In chapter 10, this godly prophet was given a vision of Christ. “I lifted up mine eyes…and behold a certain man clothed in linen, whose loins were girded with fine gold of Uphaz…and his face as the appearance of lightning, and his eyes as lamps of fire…and the voice of his words like the voice of a multitude” (10:5-6).
Now, there were other men with Daniel when he saw the vision. And these men had to be believers. In his captivity, Daniel had set a standard for himself not to associate with the wicked. Yet these believers who were with him now weren’t “men of another sort,” like Daniel. So when the vision came, those men fled. “I Daniel alone saw the vision: for the men that were with me saw not the vision: but a great quaking fell upon them, so that they fled to hide themselves” (10:7).
God’s holy presence had sent these men running in fear. And we know that only hearts full of hidden sin can cause such a fear of the Lord’s presence.
This brings me to a final word on the matter of being a believer “of another sort.” I’ve been thinking a lot lately about the day when we’ll all appear before the Lord, at the judgment. On that day, we’re going to stand before Christ, both man and God. Like us, Jesus walked the earth, talked with other men, and was touched by all human feelings. And now, as each of us appears before him, we’ll immediately see either a pleased twinkle in his eye or a wounded gaze.
I think of Samuel’s words to Saul: “Thou hast done foolishly: thou hast not kept the commandment of the Lord thy God, which he commanded thee: for now would the Lord have established thy kingdom upon Israel for ever. But now thy kingdom shall not continue: the Lord hath sought a man after his own heart” (1 Samuel 13:13-14).
Saul will be there on that day, along with the rest of us. I wonder what the Lord will say to him then. Will it be something like the following?
“Saul, let me show you what I had in mind for you. You would have been a gentle father to David. And the nation you ruled would have been on its knees in humility before me. You would have earned for Israel the respect of surrounding nations. And my people would have enjoyed peace like a river. I would have given you honor and a name that bore the very stamp of God on it.
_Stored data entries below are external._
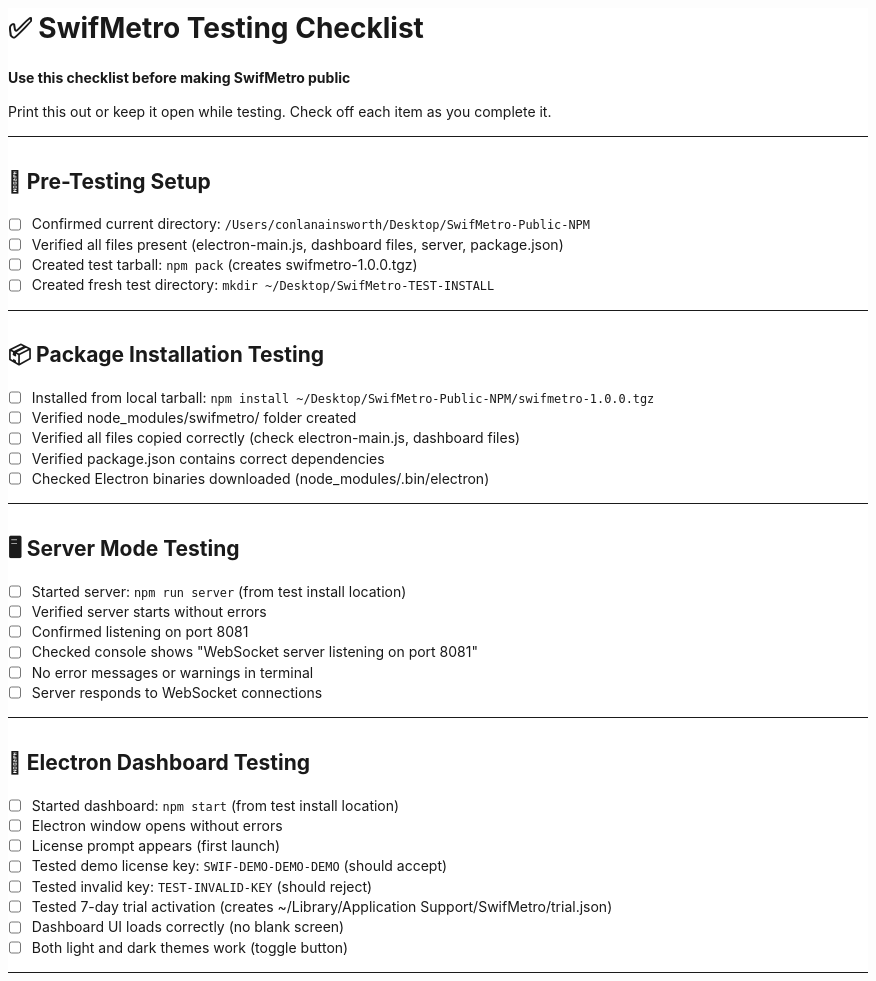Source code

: # ✅ SwifMetro Testing Checklist

**Use this checklist before making SwifMetro public**

Print this out or keep it open while testing. Check off each item as you complete it.

---

## 🔧 Pre-Testing Setup

- [ ] Confirmed current directory: `/Users/conlanainsworth/Desktop/SwifMetro-Public-NPM`
- [ ] Verified all files present (electron-main.js, dashboard files, server, package.json)
- [ ] Created test tarball: `npm pack` (creates swifmetro-1.0.0.tgz)
- [ ] Created fresh test directory: `mkdir ~/Desktop/SwifMetro-TEST-INSTALL`

---

## 📦 Package Installation Testing

- [ ] Installed from local tarball: `npm install ~/Desktop/SwifMetro-Public-NPM/swifmetro-1.0.0.tgz`
- [ ] Verified node_modules/swifmetro/ folder created
- [ ] Verified all files copied correctly (check electron-main.js, dashboard files)
- [ ] Verified package.json contains correct dependencies
- [ ] Checked Electron binaries downloaded (node_modules/.bin/electron)

---

## 🖥️ Server Mode Testing

- [ ] Started server: `npm run server` (from test install location)
- [ ] Verified server starts without errors
- [ ] Confirmed listening on port 8081
- [ ] Checked console shows "WebSocket server listening on port 8081"
- [ ] No error messages or warnings in terminal
- [ ] Server responds to WebSocket connections

---

## 🎨 Electron Dashboard Testing

- [ ] Started dashboard: `npm start` (from test install location)
- [ ] Electron window opens without errors
- [ ] License prompt appears (first launch)
- [ ] Tested demo license key: `SWIF-DEMO-DEMO-DEMO` (should accept)
- [ ] Tested invalid key: `TEST-INVALID-KEY` (should reject)
- [ ] Tested 7-day trial activation (creates ~/Library/Application Support/SwifMetro/trial.json)
- [ ] Dashboard UI loads correctly (no blank screen)
- [ ] Both light and dark themes work (toggle button)

---

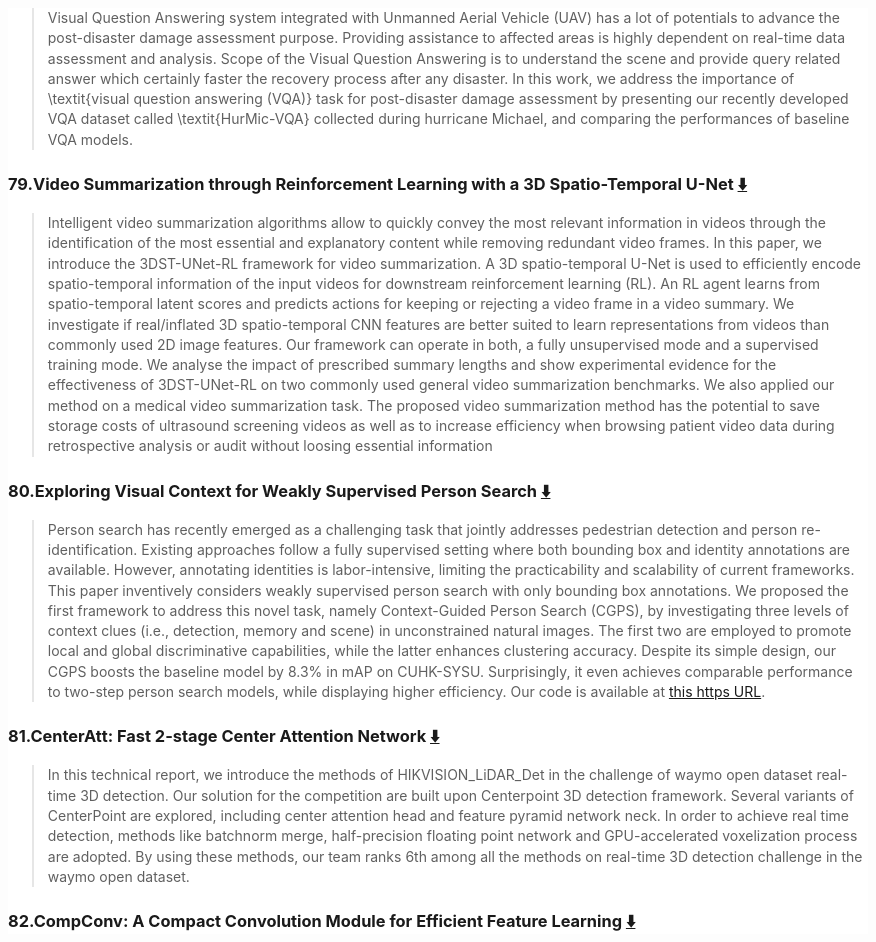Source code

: >  Visual Question Answering system integrated with Unmanned Aerial Vehicle (UAV) has a lot of potentials to advance the post-disaster damage assessment purpose. Providing assistance to affected areas is highly dependent on real-time data assessment and analysis. Scope of the Visual Question Answering is to understand the scene and provide query related answer which certainly faster the recovery process after any disaster. In this work, we address the importance of \textit{visual question answering (VQA)} task for post-disaster damage assessment by presenting our recently developed VQA dataset called \textit{HurMic-VQA} collected during hurricane Michael, and comparing the performances of baseline VQA models.      
### 79.Video Summarization through Reinforcement Learning with a 3D Spatio-Temporal U-Net  [ :arrow_down: ](https://arxiv.org/pdf/2106.10528.pdf)
>  Intelligent video summarization algorithms allow to quickly convey the most relevant information in videos through the identification of the most essential and explanatory content while removing redundant video frames. In this paper, we introduce the 3DST-UNet-RL framework for video summarization. A 3D spatio-temporal U-Net is used to efficiently encode spatio-temporal information of the input videos for downstream reinforcement learning (RL). An RL agent learns from spatio-temporal latent scores and predicts actions for keeping or rejecting a video frame in a video summary. We investigate if real/inflated 3D spatio-temporal CNN features are better suited to learn representations from videos than commonly used 2D image features. Our framework can operate in both, a fully unsupervised mode and a supervised training mode. We analyse the impact of prescribed summary lengths and show experimental evidence for the effectiveness of 3DST-UNet-RL on two commonly used general video summarization benchmarks. We also applied our method on a medical video summarization task. The proposed video summarization method has the potential to save storage costs of ultrasound screening videos as well as to increase efficiency when browsing patient video data during retrospective analysis or audit without loosing essential information      
### 80.Exploring Visual Context for Weakly Supervised Person Search  [ :arrow_down: ](https://arxiv.org/pdf/2106.10506.pdf)
>  Person search has recently emerged as a challenging task that jointly addresses pedestrian detection and person re-identification. Existing approaches follow a fully supervised setting where both bounding box and identity annotations are available. However, annotating identities is labor-intensive, limiting the practicability and scalability of current frameworks. This paper inventively considers weakly supervised person search with only bounding box annotations. We proposed the first framework to address this novel task, namely Context-Guided Person Search (CGPS), by investigating three levels of context clues (i.e., detection, memory and scene) in unconstrained natural images. The first two are employed to promote local and global discriminative capabilities, while the latter enhances clustering accuracy. Despite its simple design, our CGPS boosts the baseline model by 8.3% in mAP on CUHK-SYSU. Surprisingly, it even achieves comparable performance to two-step person search models, while displaying higher efficiency. Our code is available at <a class="link-external link-https" href="https://github.com/ljpadam/CGPS" rel="external noopener nofollow">this https URL</a>.      
### 81.CenterAtt: Fast 2-stage Center Attention Network  [ :arrow_down: ](https://arxiv.org/pdf/2106.10493.pdf)
>  In this technical report, we introduce the methods of HIKVISION_LiDAR_Det in the challenge of waymo open dataset real-time 3D detection. Our solution for the competition are built upon Centerpoint 3D detection framework. Several variants of CenterPoint are explored, including center attention head and feature pyramid network neck. In order to achieve real time detection, methods like batchnorm merge, half-precision floating point network and GPU-accelerated voxelization process are adopted. By using these methods, our team ranks 6th among all the methods on real-time 3D detection challenge in the waymo open dataset.      
### 82.CompConv: A Compact Convolution Module for Efficient Feature Learning  [ :arrow_down: ](https://arxiv.org/pdf/2106.10486.pdf)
“But it all turned out differently. You aborted my plans for you, because you didn’t take my Word seriously. Instead, you allowed jealousy, bitterness and unforgiveness to rob you of everything. Saul, look at what you lost.”
I dread the thought of having Christ say to me those words: “David, look at what could have been. Behold the reservoirs of divine blessings you missed, because you walked in pride. Your ministry was but a shadow of what I had planned. Yes, I forgave you and redeemed you, but you lived far below my desires for you.”
Dear saint, we’re living in life-and-death times right now. And it’s time to choose between the path to spiritual life and obedience, or the path to spiritual death and hypocrisy. Consider the words of Moses: “I call heaven and earth to record this day against you, that I have set before you life and death, blessing and cursing: therefore choose life, that both thou and thy seed may live” (Deuteronomy 30:19).
I urge you, set your heart today to seek God with all diligence and determination. Then go to his Word with ever-increasing love and desire. Pray with fasting for brokenness, to receive his burden. Finally, confess and forsake everything that hinders the Holy Spirit from opening heaven’s blessings to you. The path of “men of another sort” is open to everyone. Will you walk in it?